* _Task to carry out_
For the records below, reproduce exactly the line that contains "Skip to main content area" and all subsequent lines, with nothing left out and nothing added.

__________________________________________________

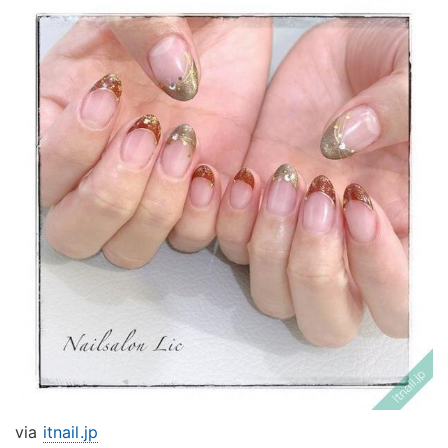
via
itnail.jp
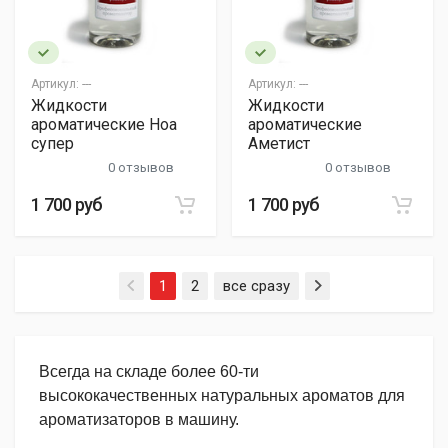
Артикул:
---
Артикул:
---
Жидкости
Жидкости
ароматические Ноа
ароматические
супер
Аметист
0 отзывов
0 отзывов
1 700 руб
1 700 руб
1
2
все сразу
Всегда на складе более 60-ти
высококачественных натуральных ароматов для
ароматизаторов в машину.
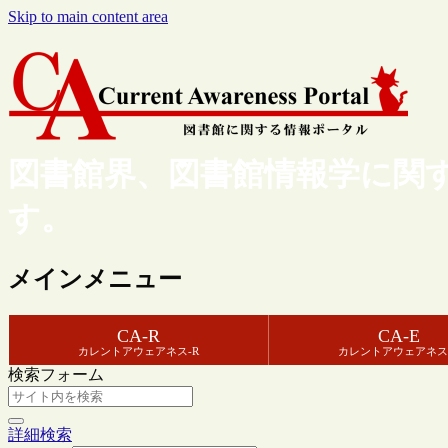
Skip to main content area
図書館界、図書館情報学に関
す。
メインメニュー
CA-R
CA-E
カレントアウェアネス-R
カレントアウェアネス
検索フォーム
詳細検索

__________________________________________________

* _Task solution_
Skip to main content area
図書館界、図書館情報学に関
す。
メインメニュー
CA-R
CA-E
カレントアウェアネス-R
カレントアウェアネス
検索フォーム
詳細検索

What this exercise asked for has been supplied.